Records from a data collection
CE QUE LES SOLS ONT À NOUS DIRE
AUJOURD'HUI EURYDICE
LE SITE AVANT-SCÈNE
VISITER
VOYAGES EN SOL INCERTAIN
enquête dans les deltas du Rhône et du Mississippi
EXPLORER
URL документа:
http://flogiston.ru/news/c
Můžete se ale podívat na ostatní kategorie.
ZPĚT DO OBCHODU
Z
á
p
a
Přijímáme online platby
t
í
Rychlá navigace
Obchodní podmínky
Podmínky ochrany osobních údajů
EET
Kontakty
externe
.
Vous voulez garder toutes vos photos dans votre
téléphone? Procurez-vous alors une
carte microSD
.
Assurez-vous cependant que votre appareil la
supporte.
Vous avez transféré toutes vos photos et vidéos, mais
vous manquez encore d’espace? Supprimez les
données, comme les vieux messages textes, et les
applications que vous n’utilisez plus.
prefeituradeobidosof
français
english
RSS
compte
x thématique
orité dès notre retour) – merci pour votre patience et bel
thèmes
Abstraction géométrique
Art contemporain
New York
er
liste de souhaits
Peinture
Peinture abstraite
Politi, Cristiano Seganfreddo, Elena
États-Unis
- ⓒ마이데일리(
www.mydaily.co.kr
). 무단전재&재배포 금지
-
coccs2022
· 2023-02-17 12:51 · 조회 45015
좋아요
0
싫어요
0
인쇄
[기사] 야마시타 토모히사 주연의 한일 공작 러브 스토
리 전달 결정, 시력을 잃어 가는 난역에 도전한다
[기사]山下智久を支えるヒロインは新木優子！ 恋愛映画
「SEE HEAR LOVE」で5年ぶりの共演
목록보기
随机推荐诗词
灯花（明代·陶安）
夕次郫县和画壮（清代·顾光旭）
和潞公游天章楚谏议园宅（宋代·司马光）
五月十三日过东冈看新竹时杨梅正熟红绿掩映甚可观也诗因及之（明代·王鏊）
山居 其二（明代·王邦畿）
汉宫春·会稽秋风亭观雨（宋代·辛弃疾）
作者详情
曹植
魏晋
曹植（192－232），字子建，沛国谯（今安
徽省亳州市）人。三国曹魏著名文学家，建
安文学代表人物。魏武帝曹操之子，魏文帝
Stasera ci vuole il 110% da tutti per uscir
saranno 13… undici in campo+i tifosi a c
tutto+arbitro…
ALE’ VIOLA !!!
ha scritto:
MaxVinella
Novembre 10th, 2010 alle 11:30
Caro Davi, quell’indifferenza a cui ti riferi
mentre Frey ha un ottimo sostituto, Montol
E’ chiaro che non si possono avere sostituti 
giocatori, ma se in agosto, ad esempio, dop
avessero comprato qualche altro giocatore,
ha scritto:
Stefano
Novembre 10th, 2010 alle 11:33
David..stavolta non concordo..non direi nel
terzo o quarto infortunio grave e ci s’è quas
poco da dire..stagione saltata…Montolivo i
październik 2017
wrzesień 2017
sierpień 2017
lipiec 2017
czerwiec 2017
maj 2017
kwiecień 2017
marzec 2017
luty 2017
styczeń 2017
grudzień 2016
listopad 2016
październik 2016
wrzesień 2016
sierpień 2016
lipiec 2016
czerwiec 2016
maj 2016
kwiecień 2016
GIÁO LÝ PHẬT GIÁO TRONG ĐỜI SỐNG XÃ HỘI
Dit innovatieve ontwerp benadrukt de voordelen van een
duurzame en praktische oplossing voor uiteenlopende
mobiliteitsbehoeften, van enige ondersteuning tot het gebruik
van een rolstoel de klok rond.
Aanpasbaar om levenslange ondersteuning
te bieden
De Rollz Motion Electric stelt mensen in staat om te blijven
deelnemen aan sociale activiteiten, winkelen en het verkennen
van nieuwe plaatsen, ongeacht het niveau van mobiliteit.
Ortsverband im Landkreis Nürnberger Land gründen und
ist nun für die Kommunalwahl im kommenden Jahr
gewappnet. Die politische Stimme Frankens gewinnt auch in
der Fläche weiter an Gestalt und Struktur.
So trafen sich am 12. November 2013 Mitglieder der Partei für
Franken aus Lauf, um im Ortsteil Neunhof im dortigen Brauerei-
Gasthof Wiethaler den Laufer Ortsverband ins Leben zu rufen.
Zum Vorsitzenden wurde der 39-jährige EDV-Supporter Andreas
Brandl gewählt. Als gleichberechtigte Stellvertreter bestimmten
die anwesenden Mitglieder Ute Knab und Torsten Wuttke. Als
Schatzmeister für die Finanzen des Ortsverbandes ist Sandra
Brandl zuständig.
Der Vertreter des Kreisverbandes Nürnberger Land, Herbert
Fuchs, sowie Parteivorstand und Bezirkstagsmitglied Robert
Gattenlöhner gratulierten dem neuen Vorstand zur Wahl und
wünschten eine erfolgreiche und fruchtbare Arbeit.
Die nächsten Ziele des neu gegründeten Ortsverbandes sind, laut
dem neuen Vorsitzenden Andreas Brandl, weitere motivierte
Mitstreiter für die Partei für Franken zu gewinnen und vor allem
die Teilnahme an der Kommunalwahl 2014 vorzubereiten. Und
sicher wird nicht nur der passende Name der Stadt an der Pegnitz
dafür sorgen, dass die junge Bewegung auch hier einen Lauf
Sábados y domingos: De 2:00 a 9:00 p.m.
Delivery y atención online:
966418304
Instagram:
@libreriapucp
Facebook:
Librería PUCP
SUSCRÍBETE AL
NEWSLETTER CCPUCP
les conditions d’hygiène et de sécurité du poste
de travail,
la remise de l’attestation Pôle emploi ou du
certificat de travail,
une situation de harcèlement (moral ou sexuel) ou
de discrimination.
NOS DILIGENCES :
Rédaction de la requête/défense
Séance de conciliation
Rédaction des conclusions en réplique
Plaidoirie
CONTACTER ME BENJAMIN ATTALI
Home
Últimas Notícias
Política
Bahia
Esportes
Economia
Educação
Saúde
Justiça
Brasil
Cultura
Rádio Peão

* [Task requirements]
Look through the entries and copy every line in which the string "auch" appears.

* [Reply]
gewappnet. Die politische Stimme Frankens gewinnt auch in
dafür sorgen, dass die junge Bewegung auch hier einen Lauf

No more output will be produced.